- **Data to examine**
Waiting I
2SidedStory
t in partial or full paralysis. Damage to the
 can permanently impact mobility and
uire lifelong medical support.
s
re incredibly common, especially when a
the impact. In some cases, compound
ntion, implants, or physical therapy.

==

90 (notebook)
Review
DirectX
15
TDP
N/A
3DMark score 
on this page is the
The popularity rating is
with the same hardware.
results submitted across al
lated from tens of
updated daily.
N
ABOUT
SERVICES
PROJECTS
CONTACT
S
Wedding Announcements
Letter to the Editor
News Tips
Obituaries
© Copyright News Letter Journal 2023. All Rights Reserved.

- **Work task**
Copy the material again, starting at the line containing "90 (notebook)" and ending with the line containing "All Rights Reserved.".

- **Written answer**
90 (notebook)
Review
DirectX
15
TDP
N/A
3DMark score 
on this page is the
The popularity rating is
with the same hardware.
results submitted across al
lated from tens of
updated daily.
N
ABOUT
SERVICES
PROJECTS
CONTACT
S
Wedding Announcements
Letter to the Editor
News Tips
Obituaries
© Copyright News Letter Journal 2023. All Rights Reserved.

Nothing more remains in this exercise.